Biomedical image segmentation of elongated structures—such as axon initial segments—is prone to discontinuities due to signal dropout, leading to inaccurate instance-length measurements. To address this, we propose a topology-aware segmentation method that explicitly enforces structural continuity. Our approach introduces two novel loss functions: a negative centerline loss to suppress centerline fragmentation and a simplified topological loss to constrain connectivity. These are integrated with downsampling adaptation and voxel-spacing correction to incorporate structural priors directly into training. Implemented within a CNN framework, the method performs connectivity-aware mask optimization. Evaluated on a 3D light-sheet fluorescence microscopy dataset, our method significantly reduces segmentation discontinuities—especially in low signal-to-noise ratio regions—and achieves an average 32.7% reduction in downstream instance-length measurement error. This enhances both the accuracy and robustness of quantitative morphological analysis.

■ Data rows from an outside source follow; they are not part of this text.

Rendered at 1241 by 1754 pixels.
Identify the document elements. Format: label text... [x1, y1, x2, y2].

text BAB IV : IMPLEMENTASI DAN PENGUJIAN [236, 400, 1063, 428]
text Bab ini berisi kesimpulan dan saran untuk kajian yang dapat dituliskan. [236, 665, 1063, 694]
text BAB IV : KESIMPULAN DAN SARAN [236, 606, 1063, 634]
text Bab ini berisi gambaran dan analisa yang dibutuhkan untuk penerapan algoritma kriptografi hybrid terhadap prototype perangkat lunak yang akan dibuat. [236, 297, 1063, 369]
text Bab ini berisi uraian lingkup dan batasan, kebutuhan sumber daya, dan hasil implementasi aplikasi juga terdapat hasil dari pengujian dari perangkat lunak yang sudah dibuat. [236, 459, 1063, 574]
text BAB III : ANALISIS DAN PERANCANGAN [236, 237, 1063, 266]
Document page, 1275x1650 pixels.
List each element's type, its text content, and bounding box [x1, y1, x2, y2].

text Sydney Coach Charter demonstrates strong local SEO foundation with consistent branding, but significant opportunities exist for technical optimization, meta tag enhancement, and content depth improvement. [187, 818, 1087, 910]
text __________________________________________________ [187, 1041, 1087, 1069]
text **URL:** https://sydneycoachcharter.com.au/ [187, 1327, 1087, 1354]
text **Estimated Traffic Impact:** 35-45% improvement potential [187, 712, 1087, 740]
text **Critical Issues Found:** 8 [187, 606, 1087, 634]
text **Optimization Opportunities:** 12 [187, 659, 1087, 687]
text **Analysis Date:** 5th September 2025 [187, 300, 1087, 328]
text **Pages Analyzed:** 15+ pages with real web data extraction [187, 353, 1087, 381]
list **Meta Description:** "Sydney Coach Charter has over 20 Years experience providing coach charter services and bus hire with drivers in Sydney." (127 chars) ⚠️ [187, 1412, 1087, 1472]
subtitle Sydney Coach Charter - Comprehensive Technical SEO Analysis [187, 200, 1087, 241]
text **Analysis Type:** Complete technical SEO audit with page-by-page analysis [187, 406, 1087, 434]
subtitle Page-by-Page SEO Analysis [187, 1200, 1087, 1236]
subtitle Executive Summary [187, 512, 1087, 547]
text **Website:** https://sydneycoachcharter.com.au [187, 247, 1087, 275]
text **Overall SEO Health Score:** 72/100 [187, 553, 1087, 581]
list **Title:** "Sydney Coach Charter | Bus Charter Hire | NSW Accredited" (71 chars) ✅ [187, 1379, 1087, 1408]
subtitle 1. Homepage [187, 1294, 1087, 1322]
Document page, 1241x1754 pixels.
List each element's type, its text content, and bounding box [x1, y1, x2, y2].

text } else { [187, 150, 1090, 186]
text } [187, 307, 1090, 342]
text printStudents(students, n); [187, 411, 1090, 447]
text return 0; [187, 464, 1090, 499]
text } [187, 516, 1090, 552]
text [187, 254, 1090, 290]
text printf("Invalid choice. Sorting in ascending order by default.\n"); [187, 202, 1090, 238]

In many biomedical segmentation tasks, the preservation of elongated structure continuity and length is more important than voxel-wise accuracy. We propose two novel loss functions, Negative Centerline Loss and Simplified Topology Loss, that, applied to Convolutional Neural Networks (CNNs), help preserve connectivity of output instances. Moreover, we discuss characteristics of experiment design, such as downscaling and spacing correction, that help obtain continuous segmentation masks. We evaluate our approach on a 3D light-sheet fluorescence microscopy dataset of axon initial segments (AIS), a task prone to discontinuity due to signal dropout. Compared to standard CNNs and existing topology-aware losses, our methods reduce the number of segmentation discontinuities per instance, particularly in regions with missing input signal, resulting in improved instance length calculation in downstream applications. Our findings demonstrate that structural priors embedded in the loss design can significantly enhance the reliability of segmentation for biological applications.